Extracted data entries

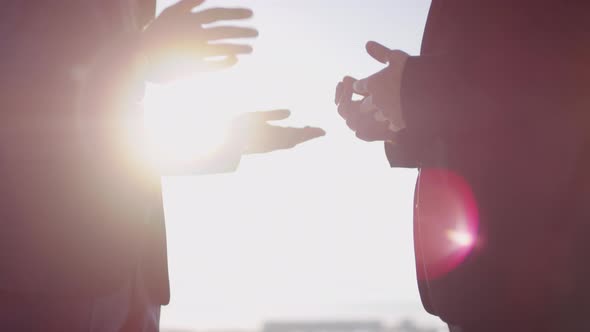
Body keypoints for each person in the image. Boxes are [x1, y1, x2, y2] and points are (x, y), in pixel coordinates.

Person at [0, 0, 324, 331]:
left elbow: (103, 135)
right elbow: (26, 94)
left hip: (132, 274)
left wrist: (228, 143)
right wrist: (137, 54)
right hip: (47, 274)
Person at [335, 1, 590, 331]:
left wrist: (416, 91)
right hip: (495, 291)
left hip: (541, 285)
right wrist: (401, 121)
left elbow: (563, 79)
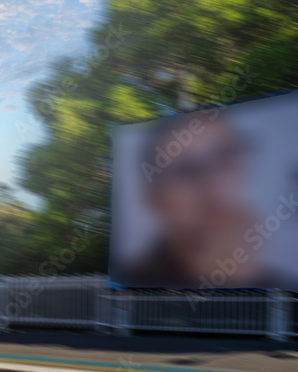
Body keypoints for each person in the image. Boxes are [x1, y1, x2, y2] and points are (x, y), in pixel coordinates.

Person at [120, 111, 298, 290]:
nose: (214, 182)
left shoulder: (281, 287)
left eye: (225, 158)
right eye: (186, 169)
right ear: (154, 199)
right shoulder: (133, 284)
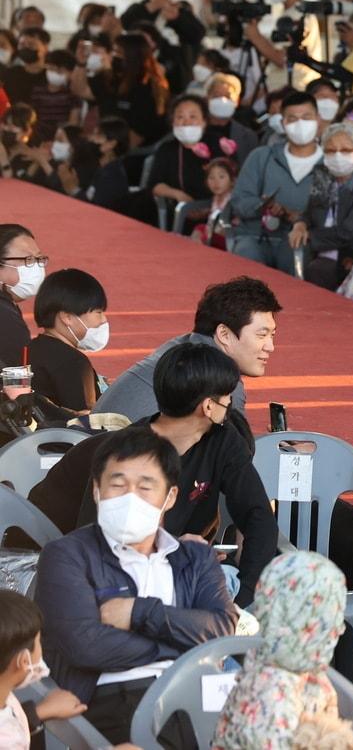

Exercise
Only the records are wanted, copied exactly, with the pictures dropped.

Completed exercise
Body keypoints for each person in the image. Boxes are [x1, y1, x2, y2] and points are (x, y), in pixel coordinates.

Person at [0, 0, 324, 331]:
left elbow: (103, 135)
right elbow: (26, 94)
left hip: (132, 274)
left wrist: (228, 143)
right wrist: (137, 54)
right hip: (47, 274)
Person at [335, 1, 590, 331]:
left wrist: (416, 91)
right hip: (495, 291)
left hip: (541, 285)
right wrist: (401, 121)
left elbow: (563, 79)
Body keypoints for each person in the image. Boxes are [x1, y1, x2, y2] and points are (x, y), in pixel coordinates.

Person at [120, 111, 298, 290]:
nose: (214, 182)
left shoulder: (281, 287)
left eye: (225, 158)
right eye: (186, 169)
right ear: (154, 199)
right shoulder: (133, 284)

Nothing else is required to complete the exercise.